Innovation and imagery — Montreal team boldly goes

Elizabeth Howell
July 6, 2022

A team of Montreal-based researchers is responsible for a piece of advanced imaging technology on the pioneering James Webb Space Telescope, which, at 1.5 million kilometres, is now three times further away from the city than the moon. And from that high perch, this sophisticated instrument will be looking even further. Much further.

The Near Infrared Imager and Slitless Spectrograph (NIRISS) is one of four instruments on the telescope, which has now completed its final commissioning. That means the Montreal group can now begin taking a hard look at planets orbiting around other stars.

Led by David Lafrenière, a member of the Université de Montréal’s Institute for Research on Exoplanets, the Canadian contribution has guaranteed them precious telescope observation time for NIRISS to study the atmospheres of these distant worlds as they transit across their parent stars.

Such work led Lafrenière and fellow team to be named Radio-Canada scientists of the year in 2008, after they obtained the first direct image of exoplanet orbit motion in a planetary system other than our own. This milestone was announced via a prestigious publication in the journal Science.
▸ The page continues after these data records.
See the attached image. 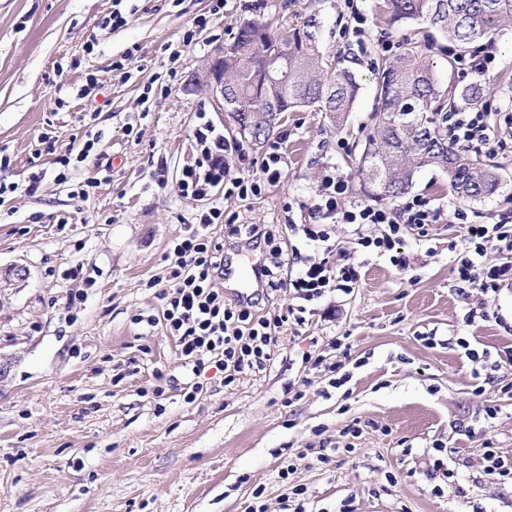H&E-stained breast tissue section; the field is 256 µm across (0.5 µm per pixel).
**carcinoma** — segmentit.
I'll return each instance as SVG.
<instances>
[{
    "instance_id": "cac0c4a2",
    "label": "carcinoma",
    "mask_w": 512,
    "mask_h": 512,
    "mask_svg": "<svg viewBox=\"0 0 512 512\" xmlns=\"http://www.w3.org/2000/svg\"><path fill=\"white\" fill-rule=\"evenodd\" d=\"M391 26L427 23L465 54L490 43L501 26L512 21V0H384ZM318 22L311 16L284 34L263 22L239 29L224 54V89L233 100L230 112L239 133L262 146L282 114L299 109L323 112L336 130L346 125L360 91L347 59L324 53ZM278 54L288 63V82L268 78L266 56ZM381 102L376 126L361 155L353 160L360 192L374 202L394 203L413 187L423 168L448 175L454 195L481 202L502 184L501 167L455 144L448 136V113L478 104L488 82L477 79L461 88L444 89L434 61L416 38L375 71Z\"/></svg>"
}]
</instances>
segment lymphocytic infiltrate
Returning a JSON list of instances; mask_svg holds the SVG:
<instances>
[{
  "label": "lymphocytic infiltrate",
  "instance_id": "f902f5d3",
  "mask_svg": "<svg viewBox=\"0 0 512 512\" xmlns=\"http://www.w3.org/2000/svg\"><path fill=\"white\" fill-rule=\"evenodd\" d=\"M197 119L191 160L177 181L182 196L204 197L220 186L228 197H256L280 181L285 157L279 143L269 145L258 174L239 176L232 164L245 161L242 147L217 131L205 114H198ZM448 130L456 143L479 153L492 155L505 145L504 133L492 113L481 106L449 113ZM297 209V214L287 215L284 229L289 236L314 244L309 253L297 247L283 253L273 244L274 230L261 224H235L230 230L231 237L244 245H268L266 291L271 294L287 287L295 299L284 313H256L250 301L226 303L223 291L215 288V281L224 276V251L211 243L207 230L222 221L223 210L213 208L202 214L197 229L175 243L169 285L161 293L165 301L162 324L174 338L183 366L191 375L185 400L196 399L201 389L198 378L205 370H223L224 382L229 385L244 370L264 369L277 334L306 323L309 302L328 292L347 294L356 288L359 266L333 261L329 225H350L355 245L388 257L393 266L404 269L409 260L401 251L403 231L410 228L427 234L444 213L443 207L417 197L395 206L350 201L347 178L331 169L323 175L311 202L298 203ZM373 224L383 225L380 235H370ZM461 240L466 255L455 269L460 282L487 294L512 280L511 210L491 224L462 225ZM288 264L297 266L298 271L286 281L280 272Z\"/></svg>",
  "mask_w": 512,
  "mask_h": 512
}]
</instances>
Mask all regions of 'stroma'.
I'll return each mask as SVG.
<instances>
[{"instance_id":"obj_1","label":"stroma","mask_w":512,"mask_h":512,"mask_svg":"<svg viewBox=\"0 0 512 512\" xmlns=\"http://www.w3.org/2000/svg\"><path fill=\"white\" fill-rule=\"evenodd\" d=\"M355 2L369 19L359 46L341 36L344 0H226L216 15L211 0H135L119 29L107 23L112 0H0V153L10 159L0 180L20 185L0 201V512H244L257 489L267 512H283L296 487L308 512H338L346 500L356 512H512V484L485 478L482 460L487 439L512 458V395L501 391L512 368L478 369L465 355L512 348V287L460 291V204L445 173L422 170L412 188L445 214L427 236L405 230L409 267L354 251L349 226L336 225L337 251L362 263L358 286L316 302L308 324L280 334L267 367L233 386L212 369L185 402L175 342L145 322L161 317L158 283L172 245L202 210L280 224L288 202L311 200L325 168L348 173L375 122L376 40L398 45L406 33L383 22L379 0ZM312 14L320 47L351 60L361 84L345 130L322 112L285 113L275 138L286 165L275 186L244 199L220 187L202 200L180 196L198 113L239 137L196 83L216 49L245 21L284 32ZM200 15L207 28L185 42ZM491 47L485 99L512 113V28ZM118 60L124 71L114 70ZM90 78L93 121L76 98ZM90 131L101 138L96 155L59 182V157ZM495 160L509 178L465 206L472 222L512 207V147ZM472 308L483 317L467 321ZM338 336L350 345L349 393L327 397V377L305 357L335 361ZM292 385L305 391L294 403ZM490 403L500 407L492 419ZM353 423L355 437L345 433ZM435 443L459 473L440 494L426 455ZM326 448L333 455L323 463Z\"/></svg>"}]
</instances>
“I’m very excited by the truly unprecedented view of exoplanetary atmospheres that Webb will provide, and I can’t wait to see what new and unexpected things we’ll learn,” Lafrenière told Canadian Space Agency (CSA) in mid-2021. “I’m hoping Webb will detect the atmospheres of habitable rocky planets.”

Lafrenière’s comments to the CSA suggested that Webb’s observations will extend a six-year NSERC research grant Lafrenière is already using, so that he and his colleagues can continue learning about the composition of Earth-sized exoplanets at least through the year 2024.
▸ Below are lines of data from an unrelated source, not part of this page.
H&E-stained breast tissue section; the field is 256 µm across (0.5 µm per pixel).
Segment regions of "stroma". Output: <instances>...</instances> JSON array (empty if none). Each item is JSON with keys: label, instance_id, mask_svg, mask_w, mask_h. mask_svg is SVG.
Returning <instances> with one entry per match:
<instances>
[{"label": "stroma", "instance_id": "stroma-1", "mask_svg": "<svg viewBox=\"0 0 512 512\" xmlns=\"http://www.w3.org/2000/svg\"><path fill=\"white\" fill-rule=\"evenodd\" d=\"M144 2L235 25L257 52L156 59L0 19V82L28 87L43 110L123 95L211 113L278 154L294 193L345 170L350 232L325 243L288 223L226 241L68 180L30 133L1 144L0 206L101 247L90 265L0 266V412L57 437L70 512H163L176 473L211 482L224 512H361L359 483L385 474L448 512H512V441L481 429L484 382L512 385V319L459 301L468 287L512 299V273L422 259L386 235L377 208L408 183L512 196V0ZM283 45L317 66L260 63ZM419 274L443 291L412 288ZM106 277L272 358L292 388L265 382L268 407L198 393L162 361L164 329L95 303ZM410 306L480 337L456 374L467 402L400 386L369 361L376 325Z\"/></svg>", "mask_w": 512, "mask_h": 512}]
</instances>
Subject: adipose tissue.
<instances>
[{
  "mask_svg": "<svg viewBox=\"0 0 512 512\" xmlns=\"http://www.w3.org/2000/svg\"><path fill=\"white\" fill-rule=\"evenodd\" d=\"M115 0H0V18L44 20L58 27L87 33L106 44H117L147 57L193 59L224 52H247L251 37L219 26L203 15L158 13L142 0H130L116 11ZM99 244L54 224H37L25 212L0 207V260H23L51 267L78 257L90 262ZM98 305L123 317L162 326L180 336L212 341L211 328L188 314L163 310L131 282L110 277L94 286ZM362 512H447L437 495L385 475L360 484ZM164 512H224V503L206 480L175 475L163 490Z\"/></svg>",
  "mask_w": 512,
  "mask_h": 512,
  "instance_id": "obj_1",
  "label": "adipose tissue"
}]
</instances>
Webb’s deep-space location will provide observations of exoplanet atmospheric chemistry with unprecedented precision, which will in turn allow researchers to find clues as to how planets are born, evolve and grow to old age. NIRISS will thus allow us to put our own solar system in context.

In fact, Webb’s first science-quality images may include glamour shots of NIRISS-imaged exoplanets. That was hinted at during a June 29 NASA discussion about what the first operational images — still a tight secret — will contain.

“We will share Webb’s first exoplanet spectrum,” Thomas Zurbuchen, NASA’s associate administrator for the agency’s science mission directorate, told reporters during a livestreamed event from Baltimore’s Space Telescope Science Institute, which manages Webb’s observation schedule.

While Webb is optimized to look at huge gas giant planets, any hints of water, oxygen or other potentially life-friendly elements could one day help researchers in assessing the chances for life in much smaller rocky planets, like Earth.

Zurbuchen said one question researchers hope to determine is whether there “is life elsewhere”, other than Earth. Webb cannot answer that question on its own, but its observations will certainly help.

NIRISS and the Fine Guidance Sensor, a crucial pointing device for Webb, were both manufactured by Honeywell on behalf of CSA. The Canadian contribution provides Canadian researchers with a guaranteed share of observations on the $13 billion (US$10 billion) observatory, a valuable asset as Webb is already in high demand worldwide for telescope time.

Getting the instrument certified for observing in June was a milestone for NIRISS principal investigator René Doyon, another member of the Université de Montréal team. He is renowned for creating similar exoplanet-hunting spectrographs for Observatoire du Mont-Mégantic and the Canada-France-Hawaii Telescope.

“I’m so excited and thrilled to think that we’ve finally reached the end of this two-decade-long journey of Canada’s contribution to the mission,” Doyon said in a recent NASA blog post, adding he is “pinching himself” about the first images coming out soon.

His excitement is driven by the unique aspects of NIRISS, which include its deep-space vantage point, and a prioritization of infrared light — a part of the light spectrum largely filtered out in Earth’s atmosphere. While NIRISS can range into other celestial objects like galaxies and “failed” stars (brown dwarfs), its ability to capture high-precision spectra from a single bright object make it perfect for these exoplanet observers.

NIRISS has four modes, and it’s the SOSS (Single Object Slitless Spectroscopy) mode that will be especially helpful to gain information about exoplanet composition, Nathalie Ouellette, outreach scientist for Webb at Montréal, said in another NASA blog post.

“This mode is optimized to carry out time-series observations, which are ideal for studying a phenomenon that changes over the length of a typically hours-long observation, such as an exoplanet transiting in front of its host star.”